Editors' Note: Professor Cole writes from the unique perspective of an early and influential leader in the study of business history. He is a former professor of economics and librarian of Baker Library at the Harvard Graduate School of Business Administration and from 1948 to 1958 he headed the Research Center in Entrepreneurial History. His publications include studies of the wool and carpet industries in the United States and of commodity prices and economic fluctuations, and the widely quoted Business Enterprise in Its Social Setting (Harvard University Press, 1959).
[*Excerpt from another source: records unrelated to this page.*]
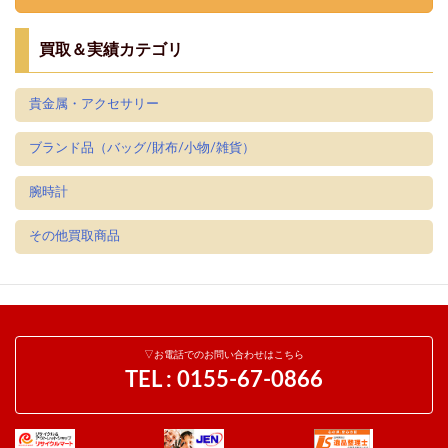
買取＆実績カテゴリ
貴金属・アクセサリー
ブランド品（バッグ/財布/小物/雑貨）
腕時計
その他買取商品
▽お電話でのお問い合わせはこちら
TEL :
0155-67-0866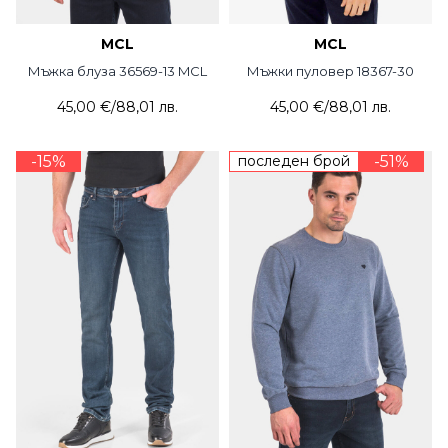
MCL
MCL
Мъжка блуза 36569-13 MCL
Мъжки пуловер 18367-30
45,00 €
/
88,01 лв.
45,00 €
/
88,01 лв.
-15%
последен брой
-51%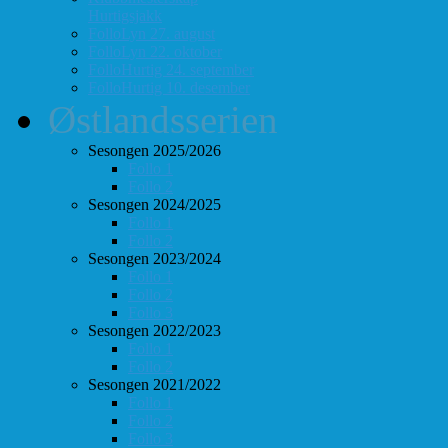
Hurtigsjakk
FolloLyn 27. august
FolloLyn 22. oktober
FolloHurtig 24. september
FolloHurtig 10. desember
Østlandsserien
Sesongen 2025/2026
Follo 1
Follo 2
Sesongen 2024/2025
Follo 1
Follo 2
Sesongen 2023/2024
Follo 1
Follo 2
Follo 3
Sesongen 2022/2023
Follo 1
Follo 2
Sesongen 2021/2022
Follo 1
Follo 2
Follo 3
1 Gay's increasing interest in business history a decade or more earlier than the establishment of its formal teaching at the Business School may be illustrated by the episode of the Middlesex Canal records. As early as 1915, Gay was announcing to his Harvard College class in economic history, perhaps more in jest than in earnest, that he would give an A in his course to any of his students who could discover the location of the canal company's corporate remains. Within a year or so, an undergraduate student appeared with information on this topic. He was a lad named Harper who chanced to live in Billerica, a town that lies directly on the route of the old canal running between Charlestown and Chelmsford (opposite Lowell on the banks of the Merrimack River). And much to Gay's discomfiture, Harper could state that the documents lay safely in the court house of Middlesex County in East Cambridge! I believe that Gay kept his promise to the young man — who, as far as I know, never led Harvard to regret this technical infraction of its rules — and Christopher Roberts' excellent study of the career of this early canal company was an indirect, if somewhat delayed consequence of Harper's discovery.

2 The argument between Gay and Gras that led in 1931 to the former's resignation as editor was concerned with acceptance or rejection of a certain case study solicited by Gras or offered to the Journal. However, the dispute, at least according to Gay's assertions to me, pertained to the quality of the piece, not to its intrinsic character — and there is evidence pointing to the support of Gay, i.e., his own solicitation of the Dennison item above mentioned. It does seem quite possible that Gay, safe fiscally in the resources of the Arts and Science sector of the university, and Gras, fighting for the continued existence of his young section of a financially hard-hit (and financially independent) school within the whole university, could well place differing values in an appraisal of a manuscript which was really marginal in quality.

3 Although the matters have no near relevance to the present argument, one could in strict logic go forward to contend (a) that the economist's notions about quanta of capital and of labor are clearly his own ideational constructs and could — as well as not — consist merely of the capital goods and the working staffs that entrepreneurs have themselves gotten together and that the economist chooses imaginatively to add up; and (b) for purposes of short-run analysis — and using a more homely analogy — that farmers caused the stocks of wheat or that stocks of wheat caused the farmers.